There is no royal road: getting rid of confounders is the entire point of causal inference. People have been thinking of clever ways to do it for close to a hundred years now. If you have infinite samples, and know where unobserved confounding is, there is an algorithm for getting the causal effect from observational data by being sneaky. This algorithm only succeeds sometimes, and if it doesn't, there is no other way in general to do it (e.g. it's "complete"). More in my thesis, if you are curious.
Your thesis deals only with acyclic causal graphs. What is the current state of the art for cyclic causal graphs? You'll know already that I've been looking at that, and I have various papers of other people that attempt to take steps in that direction, but my impression is that none of them actually get very far and there is nothing like a set of substantial results that one can point to. Even my own, were they in print yet, are primarily negative.

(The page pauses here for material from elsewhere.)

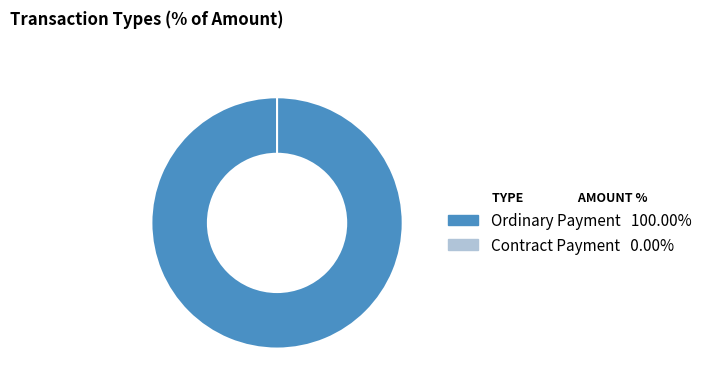

What is the smallest slice in the pie chart?

Contract Payment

The recent stuff I have seen is negative results:
(a) Can't assign Pearlian semantics to cyclic graphs.
(b) If you assign equilibrium semantics, you might as well use a dynamic causal Bayesian network, a cyclic graph does not buy you anything.
(c) A graph representing the Markov property of the equilibrium distribution of a Markov chain represented by a causal DBN is an interesting open question. (This graph wouldn't have a causal interpretation of course).